Prediction markets put the probability at 6%: Will the Fed’s upper bound reach 4.75% or higher before 2027. Currently, markets see this as unlikely (6% YES). The Fed's projection is nightmare fuel for a historically expensive stock market.
Recent Federal Reserve communications indicate a notable shift in sentiment among policymakers, with some officials now willing to consider interest rate hikes this year, according to minutes from the March 17-18 meeting. This pivot is attributed to concerns that rising energy prices, stemming from geopolitical tensions, could reignite inflationary pressures. The discussion marks a significant departure from the prevailing market expectation of a prolonged easing cycle and directly raises the question of whether the Fed’s upper bound reach 4.75% or higher could become a future policy consideration. [Chicago Tribune, Wed 08]
Supporting this hawkish tilt, data from the Federal Reserve Bank of Cleveland’s inflation forecasting tool estimates a greater-than-one-percentage-point jump in U.S. inflation from February to April 2026. Such a surge would complicate the Fed's path and could force a reassessment of its rate trajectory.
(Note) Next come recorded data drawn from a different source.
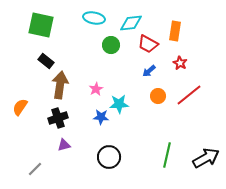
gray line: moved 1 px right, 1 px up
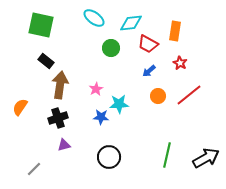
cyan ellipse: rotated 25 degrees clockwise
green circle: moved 3 px down
gray line: moved 1 px left
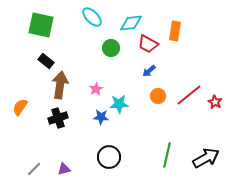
cyan ellipse: moved 2 px left, 1 px up; rotated 10 degrees clockwise
red star: moved 35 px right, 39 px down
purple triangle: moved 24 px down
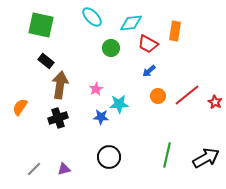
red line: moved 2 px left
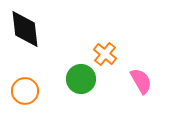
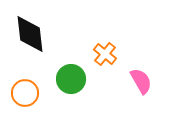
black diamond: moved 5 px right, 5 px down
green circle: moved 10 px left
orange circle: moved 2 px down
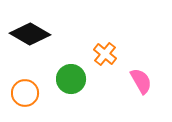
black diamond: rotated 54 degrees counterclockwise
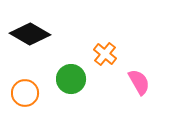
pink semicircle: moved 2 px left, 1 px down
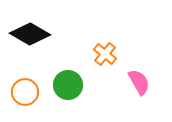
green circle: moved 3 px left, 6 px down
orange circle: moved 1 px up
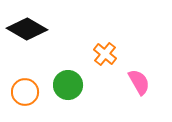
black diamond: moved 3 px left, 5 px up
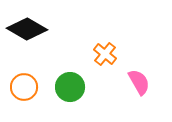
green circle: moved 2 px right, 2 px down
orange circle: moved 1 px left, 5 px up
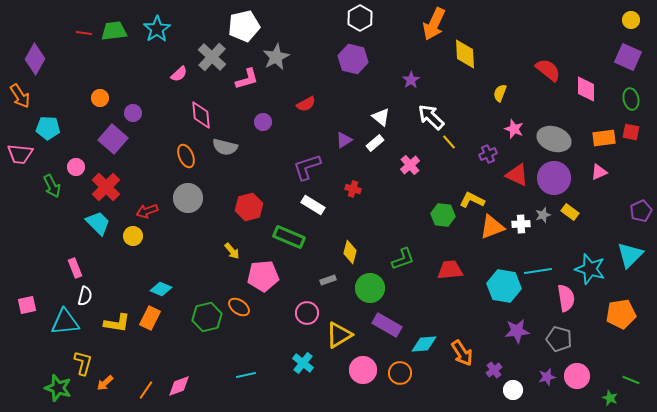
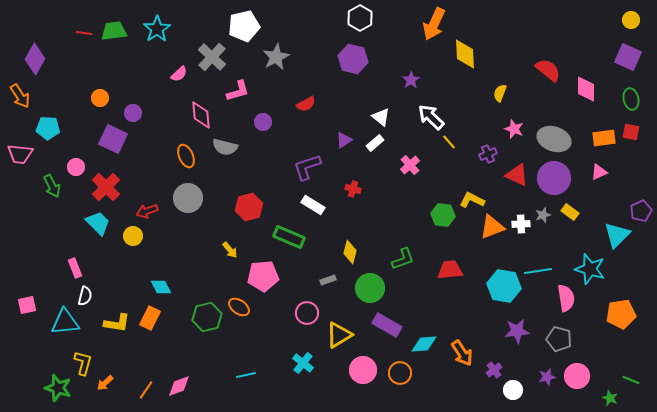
pink L-shape at (247, 79): moved 9 px left, 12 px down
purple square at (113, 139): rotated 16 degrees counterclockwise
yellow arrow at (232, 251): moved 2 px left, 1 px up
cyan triangle at (630, 255): moved 13 px left, 20 px up
cyan diamond at (161, 289): moved 2 px up; rotated 40 degrees clockwise
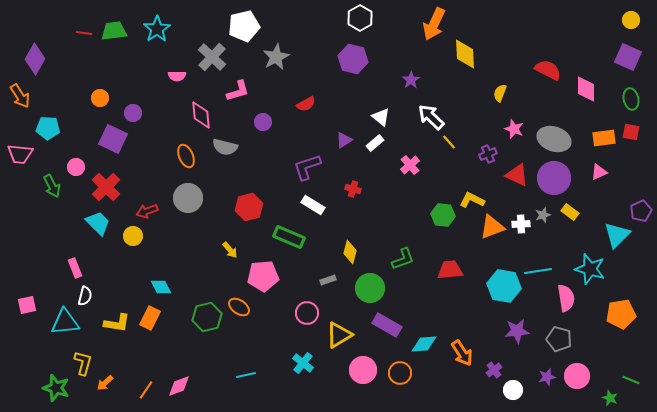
red semicircle at (548, 70): rotated 12 degrees counterclockwise
pink semicircle at (179, 74): moved 2 px left, 2 px down; rotated 42 degrees clockwise
green star at (58, 388): moved 2 px left
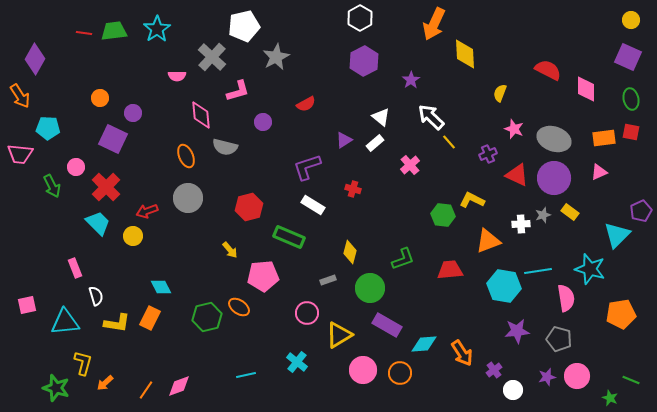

Historically, the last time the Fed funds rate exceeded 4.75% was during the aggressive tightening cycle of 2022-2023, which was deployed to combat four-decade-high CPI prints. A return to that restrictive territory would require a sustained inflation overshoot against the Fed's 2% target. [The Motley Fool, Mon 13]
Market analysts are now debating the potential scope of any renewed tightening. Wharton professor Jeremy Siegel has noted the Fed may be moving towards the direction of a rate hike, while other commentators, like Peter Boockvar, anticipate only a 'symbolic' cut this year amid expectations for 3-4% inflation. The immediate focus will be on upcoming CPI and employment reports to validate the Fed's concerns. Should inflation prove persistent, the conditions for a more aggressive policy response, including a scenario where the Fed’s upper bound reach 4.75% or higher before 2027, would intensify. [CNBC, Thu 09]
Lower-volume market on Polymarket ($68K). Wider spreads expected — enter with limit orders and be aware of slippage risk. Currently 6c YES.